Cheung, however, believes that the roles have more common ground than is sometimes supposed. “I don’t believe the ways of thinking are very different for a CFO and a CEO. The ways in which you resolve issues are quite similar. If a problem arises you have to look at different scenarios and options and do a pros and cons analysis before you come up with a solution,” he says.
He adds, however, that there is a need to develop more detailed knowledge and understanding of the key functions within the company – “sales, marketing, IT, legal and so on, because as a CEO you will be managing the senior people and you have to understand what the other functions are doing, and the key issues that they have, and how you can help resolve them.”
“Also, after being in this role for seven years [including the managing director phase] it seems to me that a difference is that when you are in the number one position in the company you need to have a more long-term view,” he says. “As a CFO the mission was to deliver that year’s profit targets, but when you take up the CEO’s position you have to consider longer-term impacts. Of course, you have to achieve the profit targets for the year, but you also need to have a vision for the next five or 10 years – and a clear plan.”

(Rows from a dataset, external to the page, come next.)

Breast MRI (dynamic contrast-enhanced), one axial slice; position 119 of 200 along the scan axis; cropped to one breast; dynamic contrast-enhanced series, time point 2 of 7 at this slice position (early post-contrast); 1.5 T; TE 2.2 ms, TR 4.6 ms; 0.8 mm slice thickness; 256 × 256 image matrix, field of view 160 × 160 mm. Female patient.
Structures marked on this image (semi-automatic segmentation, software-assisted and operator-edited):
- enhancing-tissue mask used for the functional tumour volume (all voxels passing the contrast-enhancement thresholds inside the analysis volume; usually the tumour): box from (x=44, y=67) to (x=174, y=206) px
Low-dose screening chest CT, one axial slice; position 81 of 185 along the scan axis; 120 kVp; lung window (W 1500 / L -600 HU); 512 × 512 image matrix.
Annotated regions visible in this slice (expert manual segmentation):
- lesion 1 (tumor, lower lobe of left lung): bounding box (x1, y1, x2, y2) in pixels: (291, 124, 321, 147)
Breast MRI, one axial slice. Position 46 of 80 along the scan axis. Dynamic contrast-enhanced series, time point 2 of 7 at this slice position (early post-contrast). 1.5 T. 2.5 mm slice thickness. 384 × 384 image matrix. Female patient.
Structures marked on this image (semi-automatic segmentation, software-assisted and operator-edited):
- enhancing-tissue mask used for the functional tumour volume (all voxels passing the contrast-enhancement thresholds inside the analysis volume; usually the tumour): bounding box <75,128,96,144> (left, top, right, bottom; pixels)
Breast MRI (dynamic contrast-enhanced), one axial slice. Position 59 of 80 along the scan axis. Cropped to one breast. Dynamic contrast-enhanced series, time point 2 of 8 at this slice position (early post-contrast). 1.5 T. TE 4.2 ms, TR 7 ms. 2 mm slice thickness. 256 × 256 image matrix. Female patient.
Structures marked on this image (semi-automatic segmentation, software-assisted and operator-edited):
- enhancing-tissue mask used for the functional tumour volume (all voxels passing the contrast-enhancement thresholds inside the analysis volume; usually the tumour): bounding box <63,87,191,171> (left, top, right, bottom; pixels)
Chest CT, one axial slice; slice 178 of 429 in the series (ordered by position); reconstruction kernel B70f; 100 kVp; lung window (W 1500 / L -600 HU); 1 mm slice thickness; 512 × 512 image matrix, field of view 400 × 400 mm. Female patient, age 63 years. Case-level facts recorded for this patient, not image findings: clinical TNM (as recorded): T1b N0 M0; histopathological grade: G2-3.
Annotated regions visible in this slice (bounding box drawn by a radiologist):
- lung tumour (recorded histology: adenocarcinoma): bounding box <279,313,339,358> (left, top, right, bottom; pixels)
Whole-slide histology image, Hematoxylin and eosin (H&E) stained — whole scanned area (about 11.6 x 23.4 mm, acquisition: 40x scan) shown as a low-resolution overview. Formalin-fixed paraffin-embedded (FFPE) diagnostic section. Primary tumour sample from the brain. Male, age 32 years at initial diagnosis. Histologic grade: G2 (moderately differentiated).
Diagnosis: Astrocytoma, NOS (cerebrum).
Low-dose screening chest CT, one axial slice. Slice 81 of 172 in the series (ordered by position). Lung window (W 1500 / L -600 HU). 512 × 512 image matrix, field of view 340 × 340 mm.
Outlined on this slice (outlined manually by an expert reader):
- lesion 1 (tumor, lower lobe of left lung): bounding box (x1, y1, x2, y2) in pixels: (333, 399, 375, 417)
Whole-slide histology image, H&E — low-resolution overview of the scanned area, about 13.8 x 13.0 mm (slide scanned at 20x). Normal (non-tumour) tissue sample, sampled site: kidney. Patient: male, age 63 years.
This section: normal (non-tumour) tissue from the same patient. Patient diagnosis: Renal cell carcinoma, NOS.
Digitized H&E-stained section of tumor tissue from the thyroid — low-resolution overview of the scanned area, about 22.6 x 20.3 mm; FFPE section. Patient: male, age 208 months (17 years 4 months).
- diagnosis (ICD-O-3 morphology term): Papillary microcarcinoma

Another essential quality for a CEO, he stresses, is an ability to communicate effectively, both within the organization and with a wider public, including other stakeholders in the business. “There are many opportunities for a CEO to represent the organization, so communication skills are very important. Some CFOs may not be very gifted in communication and presentation skills, but they have to improve them,” he says.
Being the voice
George Hongchoy, Institute member, joined Link Asset Management Limited as CFO in January 2009, and made the step up to CEO in 2010. Link Asset Management manages Link Reit – a publicly listed real estate investment trust that has extensive holdings in retail and car parking space in Hong Kong and China. He says he initially found the exposure to public scrutiny his new role involved a challenge.
“One difficulty in particular was becoming a diplomat and the public face of Link overnight. The role of CEO places me as the ‘voice’ of the company, which is a skill that all new CEOs have to learn,” he says. “Being the CEO of Link, I have to lead and work with a far bigger team. Our stakeholder base is very broad, comprising investors, shoppers, tenants, and the community at large. Maintaining effective communication internally with staff and externally with our stakeholders is a priority in my role as CEO. On the positive side, my transition to CEO was easier as both offices are demanding in terms of one’s ability to prioritize, make sound decisions and to think out of the box.”
“Read different types of books,” suggests Hongchoy. “They do not necessarily have to be related to your job and career choice, but rather they can help you be more inspired in your work. Be inspiring and motivating. Don’t be afraid to make mistakes and create what is needed to advance the business mission. Learn from others. Study real-life cases of business successes and failures, not just companies in your industry, but also those unrelated to your business.”
Preparing the mindset is also important. “Successful business management takes leadership, which requires a broad inter-disciplinary perspective to set the right goals for our teams and to inspire colleagues to deliver them. A financial background readies one for the daily business challenges by covering the different aspects of business management, including business strategy, corporate finance, the legal environment, risk management and corporate governance, to name a few,” adds Hongchoy.
As de Rosas at Pru Life points out, the odds are not always against CFOs looking to make that next logical career step. “Business is all about calculated risk, and one of the advantages you have as an accountant is that you know how to measure risk. Other disciplines may not have trained you to make that calculation. It’s easier for us to make a decision on whether to pursue an opportunity or not.”